Actions to take —
1: From the Description section of the Lake Tour Bike Trek article, list every place named along the ride's route.
2: According to the Lake Tour Bike Trek article, why do riders on the Two-Day Ride end at the same place they started? Answer in one to three sentences.
3: Write the next part of the Lake Tour Bike Trek article, starting after its last sentence.

= Lake Tour Bike Trek =

Charity cycle event

The Lake Tour Bike Trek is a two- or three-day bicycle ride, usually in the beginning of June, supporting the American Lung Association. It has taken place since 1985, and by 2007 had raised over 1.5 million dollars for the American Lung Association of Illinois. It claims to be "the midwest's premier bike ride."

==Description==
This bike ride is roundtrip from McHenry County College in Crystal Lake, IL to The Abbey Resort in Fontana, WI on Geneva Lake. Each day of biking is about 50 miles.

The Two-Day Ride starts out at McHenry County College on the Saturday of the weekend. Bikers follow a detailed route on quiet public roads up to The Abbey Resort on Geneva Lake, where they stay the night. The next day the bikers bike from The Abbey Resort back to McHenry County College.

Dataset excerpts —
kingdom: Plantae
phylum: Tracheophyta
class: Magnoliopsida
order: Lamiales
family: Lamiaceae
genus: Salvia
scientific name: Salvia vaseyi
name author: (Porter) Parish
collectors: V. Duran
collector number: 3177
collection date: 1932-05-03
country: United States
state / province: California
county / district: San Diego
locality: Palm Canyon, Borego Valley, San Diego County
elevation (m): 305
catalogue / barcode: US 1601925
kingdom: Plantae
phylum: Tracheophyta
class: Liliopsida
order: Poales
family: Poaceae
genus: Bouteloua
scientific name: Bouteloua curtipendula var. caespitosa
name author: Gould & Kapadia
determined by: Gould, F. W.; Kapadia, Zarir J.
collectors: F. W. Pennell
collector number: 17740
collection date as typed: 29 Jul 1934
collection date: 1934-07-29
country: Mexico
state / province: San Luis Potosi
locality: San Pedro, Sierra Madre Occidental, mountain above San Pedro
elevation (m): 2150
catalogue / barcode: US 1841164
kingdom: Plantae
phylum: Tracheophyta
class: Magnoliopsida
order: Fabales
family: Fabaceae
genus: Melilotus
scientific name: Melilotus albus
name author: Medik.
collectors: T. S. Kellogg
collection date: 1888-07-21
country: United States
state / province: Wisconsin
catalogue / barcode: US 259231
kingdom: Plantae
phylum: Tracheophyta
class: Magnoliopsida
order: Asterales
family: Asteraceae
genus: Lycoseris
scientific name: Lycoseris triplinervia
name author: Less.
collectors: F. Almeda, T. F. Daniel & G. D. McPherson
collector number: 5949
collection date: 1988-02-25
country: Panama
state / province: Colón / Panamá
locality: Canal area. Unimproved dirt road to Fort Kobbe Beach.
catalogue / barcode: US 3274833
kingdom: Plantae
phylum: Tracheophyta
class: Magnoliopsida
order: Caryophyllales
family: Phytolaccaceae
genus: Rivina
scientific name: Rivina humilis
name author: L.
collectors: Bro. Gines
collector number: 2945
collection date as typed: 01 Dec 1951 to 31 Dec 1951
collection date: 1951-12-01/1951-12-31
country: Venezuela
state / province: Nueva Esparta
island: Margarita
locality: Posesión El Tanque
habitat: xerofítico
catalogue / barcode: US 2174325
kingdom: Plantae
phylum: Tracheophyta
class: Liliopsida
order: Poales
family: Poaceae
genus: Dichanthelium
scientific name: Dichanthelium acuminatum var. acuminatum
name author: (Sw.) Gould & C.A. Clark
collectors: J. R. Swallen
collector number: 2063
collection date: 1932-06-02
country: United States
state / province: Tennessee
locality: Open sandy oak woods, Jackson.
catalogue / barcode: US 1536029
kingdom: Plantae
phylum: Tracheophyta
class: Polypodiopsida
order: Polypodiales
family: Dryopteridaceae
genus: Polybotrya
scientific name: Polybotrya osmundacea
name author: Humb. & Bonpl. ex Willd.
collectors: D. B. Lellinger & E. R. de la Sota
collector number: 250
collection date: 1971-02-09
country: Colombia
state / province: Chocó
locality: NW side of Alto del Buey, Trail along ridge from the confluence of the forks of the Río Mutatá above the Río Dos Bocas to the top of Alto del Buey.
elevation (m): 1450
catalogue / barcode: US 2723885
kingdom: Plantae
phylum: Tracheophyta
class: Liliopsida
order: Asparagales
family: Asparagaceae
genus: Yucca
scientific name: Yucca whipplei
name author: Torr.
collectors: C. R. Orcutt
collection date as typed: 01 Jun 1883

Responses for each task —
1: McHenry County College; Crystal Lake, IL; The Abbey Resort; Fontana, WI; Geneva Lake

2: The ride is a roundtrip. Riders go from McHenry County College to The Abbey Resort on Geneva Lake on the first day and stay there overnight. The next day they ride from The Abbey Resort back to McHenry County College.

3:
The Three-Day Ride starts out at McHenry County College on the Friday of the weekend. Bikers follow the same detailed route the Two-Day riders will follow the next day. These riders stay at the Abbey Resort both Friday and Saturday nights. On the Saturday of the weekend, the riders bike on a detailed route on quiet public roads around Geneva Lake. Then on Sunday they ride with the Two-Day riders back to McHenry County College in Crystal Lake, IL.

There are many volunteers helping throughout the route, including two rest stops each day, medical support, and bike support. These volunteers work on both the Two-Day and Three-Day rides. The rest stops and included meals are designed for a cyclist's appetite. The private ambulance service that advertises on the ride, provides an ambulance on the route each day. A bike shop is available throughout the weekend as well in case any bicycles need repairs.

All donations go to the American Lung Association to help fight COPD, asthma, and lung disease.